Senin, 05 Januari 2009

Sahabat Adalah Bumi

Pernahkah kita menemukan seorang sahabat?

Lalu kita berfikir apa sahabat, seperti apa sahabat itu. Kemudian kita memunculkan banyak pendapat tentang apa yang kita fikirkan.
Sahabat menjadi kehidupan kita, menelusuri setiap jalan yang pernah dan akan kita lalui. Sosok seperti apa saja yang telah kita kenal?

Sahabat yang mengkhianati kita, pernahkah kita bagi hidup kita ke dia, baik materi ataupun immateri. Kita percayakan semua kepadanya. Kirimkan cerita detail hari-hari kita, masalah rumah tangga hingga hal-hal remeh temeh. Terkadang masaih menyimpan semua yang patut dirahasiakan atau seperti yang dibilang di awal tadi, sahabat itu berubah menjadi monster, sebelumnya menjelma menjadi parasit lalu menghisap darah kita sampai habis. Bisa dibilang itu pengkhianatan. Seperti dunia mafia “dibalik pengkhianatan ada pengkhianatan”. Megerikan memang!! Sebaiknya kita mengenal dan belajar dunia mafia dari sekarang.

Sahabat yang merasakan hidup susah dari kecil dengan kita, dikemurnian desa yang terkadang munafik atau di kesumpekan kota yang terkadang berlebihan. Kita dan sahabat sama-sama mati rasa. Tak kenal hujan, panas semuanya pernah terlewati melalui jalanan kota dan pematang sawah. Dingin malam hadir dalam memori menusuk. Kejamnya segala hal yang kejam telah terlewatkan. Perpisahan mengakhiri segalanya, lalu berbilang waktu dalam tahun kita bertemu lagi. Mencolok perbedaan yang nasib tentukan, berbeda wajah baik dan buruk, entah siapa yang akan memiliki. Disindir dan ditamparlah kita yang kalau beruntung bisa membuat kita bangkit. Lubang-lubang kehidupan yang membuat terjerumus, terbujuk bayangan mimpi yang indah. Lalu terpisah dendam. Sendiri-sendiri menepi, tanpa seseorang yang sanggup mengerti (dari sebuah lagu yang akan menjadi tinjauan dalam rencana skripsi). Seorang sahabat yang telah berjanji akan membantu prosesnya nanti. Semoga tidak hanya membatu. Sahabat membuat kita punya tanggung jawab.

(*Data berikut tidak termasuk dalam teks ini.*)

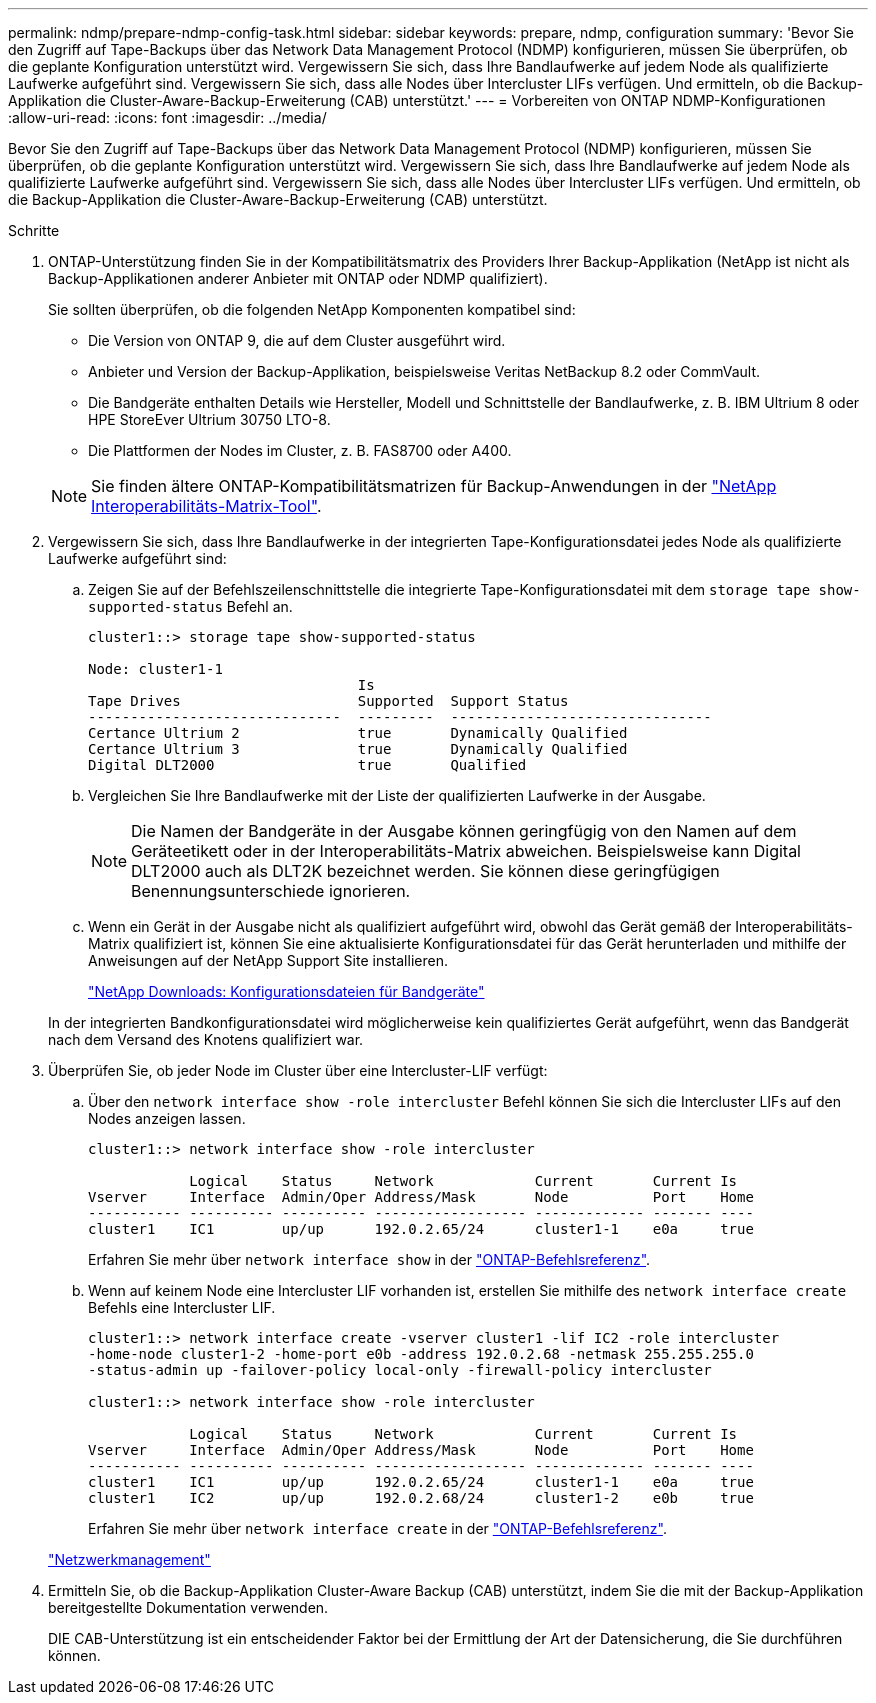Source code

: ---
permalink: ndmp/prepare-ndmp-config-task.html 
sidebar: sidebar 
keywords: prepare, ndmp, configuration 
summary: 'Bevor Sie den Zugriff auf Tape-Backups über das Network Data Management Protocol (NDMP) konfigurieren, müssen Sie überprüfen, ob die geplante Konfiguration unterstützt wird. Vergewissern Sie sich, dass Ihre Bandlaufwerke auf jedem Node als qualifizierte Laufwerke aufgeführt sind. Vergewissern Sie sich, dass alle Nodes über Intercluster LIFs verfügen. Und ermitteln, ob die Backup-Applikation die Cluster-Aware-Backup-Erweiterung (CAB) unterstützt.' 
---
= Vorbereiten von ONTAP NDMP-Konfigurationen
:allow-uri-read: 
:icons: font
:imagesdir: ../media/


[role="lead"]
Bevor Sie den Zugriff auf Tape-Backups über das Network Data Management Protocol (NDMP) konfigurieren, müssen Sie überprüfen, ob die geplante Konfiguration unterstützt wird. Vergewissern Sie sich, dass Ihre Bandlaufwerke auf jedem Node als qualifizierte Laufwerke aufgeführt sind. Vergewissern Sie sich, dass alle Nodes über Intercluster LIFs verfügen. Und ermitteln, ob die Backup-Applikation die Cluster-Aware-Backup-Erweiterung (CAB) unterstützt.

.Schritte
. ONTAP-Unterstützung finden Sie in der Kompatibilitätsmatrix des Providers Ihrer Backup-Applikation (NetApp ist nicht als Backup-Applikationen anderer Anbieter mit ONTAP oder NDMP qualifiziert).
+
Sie sollten überprüfen, ob die folgenden NetApp Komponenten kompatibel sind:

+
--
** Die Version von ONTAP 9, die auf dem Cluster ausgeführt wird.
** Anbieter und Version der Backup-Applikation, beispielsweise Veritas NetBackup 8.2 oder CommVault.
** Die Bandgeräte enthalten Details wie Hersteller, Modell und Schnittstelle der Bandlaufwerke, z. B. IBM Ultrium 8 oder HPE StoreEver Ultrium 30750 LTO-8.
** Die Plattformen der Nodes im Cluster, z. B. FAS8700 oder A400.


--
+

NOTE: Sie finden ältere ONTAP-Kompatibilitätsmatrizen für Backup-Anwendungen in der https://mysupport.netapp.com/matrix["NetApp Interoperabilitäts-Matrix-Tool"^].

. Vergewissern Sie sich, dass Ihre Bandlaufwerke in der integrierten Tape-Konfigurationsdatei jedes Node als qualifizierte Laufwerke aufgeführt sind:
+
.. Zeigen Sie auf der Befehlszeilenschnittstelle die integrierte Tape-Konfigurationsdatei mit dem `storage tape show-supported-status` Befehl an.
+
....
cluster1::> storage tape show-supported-status

Node: cluster1-1
                                Is
Tape Drives                     Supported  Support Status
------------------------------  ---------  -------------------------------
Certance Ultrium 2              true       Dynamically Qualified
Certance Ultrium 3              true       Dynamically Qualified
Digital DLT2000                 true       Qualified
....
.. Vergleichen Sie Ihre Bandlaufwerke mit der Liste der qualifizierten Laufwerke in der Ausgabe.
+
[NOTE]
====
Die Namen der Bandgeräte in der Ausgabe können geringfügig von den Namen auf dem Geräteetikett oder in der Interoperabilitäts-Matrix abweichen. Beispielsweise kann Digital DLT2000 auch als DLT2K bezeichnet werden. Sie können diese geringfügigen Benennungsunterschiede ignorieren.

====
.. Wenn ein Gerät in der Ausgabe nicht als qualifiziert aufgeführt wird, obwohl das Gerät gemäß der Interoperabilitäts-Matrix qualifiziert ist, können Sie eine aktualisierte Konfigurationsdatei für das Gerät herunterladen und mithilfe der Anweisungen auf der NetApp Support Site installieren.
+
http://mysupport.netapp.com/NOW/download/tools/tape_config["NetApp Downloads: Konfigurationsdateien für Bandgeräte"^]

+
In der integrierten Bandkonfigurationsdatei wird möglicherweise kein qualifiziertes Gerät aufgeführt, wenn das Bandgerät nach dem Versand des Knotens qualifiziert war.



. Überprüfen Sie, ob jeder Node im Cluster über eine Intercluster-LIF verfügt:
+
.. Über den `network interface show -role intercluster` Befehl können Sie sich die Intercluster LIFs auf den Nodes anzeigen lassen.
+
[listing]
----
cluster1::> network interface show -role intercluster

            Logical    Status     Network            Current       Current Is
Vserver     Interface  Admin/Oper Address/Mask       Node          Port    Home
----------- ---------- ---------- ------------------ ------------- ------- ----
cluster1    IC1        up/up      192.0.2.65/24      cluster1-1    e0a     true
----
+
Erfahren Sie mehr über `network interface show` in der link:https://docs.netapp.com/us-en/ontap-cli/network-interface-show.html["ONTAP-Befehlsreferenz"^].

.. Wenn auf keinem Node eine Intercluster LIF vorhanden ist, erstellen Sie mithilfe des `network interface create` Befehls eine Intercluster LIF.
+
[listing]
----
cluster1::> network interface create -vserver cluster1 -lif IC2 -role intercluster
-home-node cluster1-2 -home-port e0b -address 192.0.2.68 -netmask 255.255.255.0
-status-admin up -failover-policy local-only -firewall-policy intercluster

cluster1::> network interface show -role intercluster

            Logical    Status     Network            Current       Current Is
Vserver     Interface  Admin/Oper Address/Mask       Node          Port    Home
----------- ---------- ---------- ------------------ ------------- ------- ----
cluster1    IC1        up/up      192.0.2.65/24      cluster1-1    e0a     true
cluster1    IC2        up/up      192.0.2.68/24      cluster1-2    e0b     true
----
+
Erfahren Sie mehr über `network interface create` in der link:https://docs.netapp.com/us-en/ontap-cli/network-interface-create.html["ONTAP-Befehlsreferenz"^].

+
link:../networking/networking_reference.html["Netzwerkmanagement"]



. Ermitteln Sie, ob die Backup-Applikation Cluster-Aware Backup (CAB) unterstützt, indem Sie die mit der Backup-Applikation bereitgestellte Dokumentation verwenden.
+
DIE CAB-Unterstützung ist ein entscheidender Faktor bei der Ermittlung der Art der Datensicherung, die Sie durchführen können.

Sahabat yang hanya ada dalam khayalan, besar kecil kemungkinan bisa bertemu. Tapi memberi arti besar, seakan di dalam darah mengalir darahnya, dalam detak jantung berdenyut dia. Hanya bisa melihat dari jauh dan membersitkan rasa kebanggaan lebih dari kebangsaan. Karena dengan tangannya lewat kreativitasnya semua seragam dalam kebersamaan yang fanatik, tak habis-habis.

Sahabat yang mati dalam pelukan dia. Cerita ketika menumpang kereta batu bara. Tergencet antara gerbong dan gerbong. Panas beruap, peluh meluap sepanjang jalan. Sahabat sama-sama melompat dan sayangnya lompatan sahabat disambut batu pada kepalanya. Mati berdarah mengenai tangan kita. Masih bergerak dan meringis ketika ia meregang nyawa. Mati, hingga ke kuburannya. Sekarang kita memiliki putra dan putri seumuran sahabat yang dulu mati, masa sekolah. Masih terkenang darah yang masih tergenang di tangan.

Sahabat yang kita jejakkan setiap hari, yang kita buangkan kotoran-kekotoran padanya. Madu dan airnya kita manfaatkan. Semuanya kita ambil. Tapi dia tidak bisa menolak, suatu saat dia akan menolak dengan bencana. Karena sahabat itu adalah bumi.